For the last several years, I’ve been working on translating the Gospel of Mark, a project whose enjoyment is only exceeded by the amount of time it’s taking me. Part of this is that I’m trying to translate it twice, in two radically different ways, while including commentary and translation notes. (See, the illustration at right)
As I neared the end of my first draft of the translation, I came to the passion narratives and in so doing, stumbled across something interesting in one of the Good Friday scenes.
The Roman governor Pontius Pilate is honoring a tradition that a prisoner go free at the Passover holiday. Two criminals are presented before the crowds for them to chose: Jesus and Barabbas. The crowd, agitated by the religious leadership, choose Barabbas.
And here is where looking closely at the text yielded something surprising.
Barabbas’s name (בר־אבא bar-abba) means “son of the father” while Jesus is “Son of the Father.” In Matthew’s gospel Barabbas is even identified as Jesus Barabbas. (This is not a new observation and has been frequently made.)

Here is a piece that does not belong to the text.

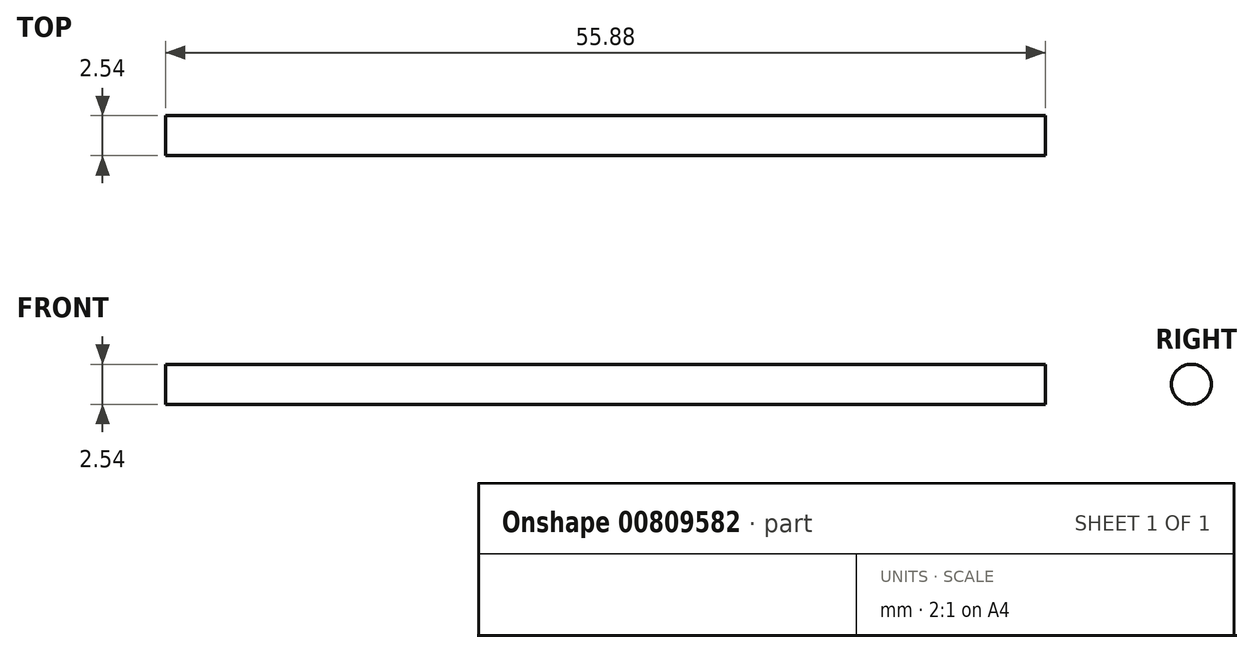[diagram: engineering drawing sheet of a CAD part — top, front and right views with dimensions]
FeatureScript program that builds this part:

But further, Barabbas is described as an insurrectionist (στασιαστής stasiastēs) who had committed murder during the uprising (στάσις stasis). Both words are from the verb ἵστημι histēmi which means “to stand” and which is at the root of the word ἀνάστασις anastasis, meaning “resurrection” (lit. “standing up again”).
Thus, the crowd is being presented with the choice of [Jesus] son-of-the-father, an upriser; and Jesus, Son of the Father, an Up-Riser.
They make the wrong choice.
But, it bears noting, frequently so do we.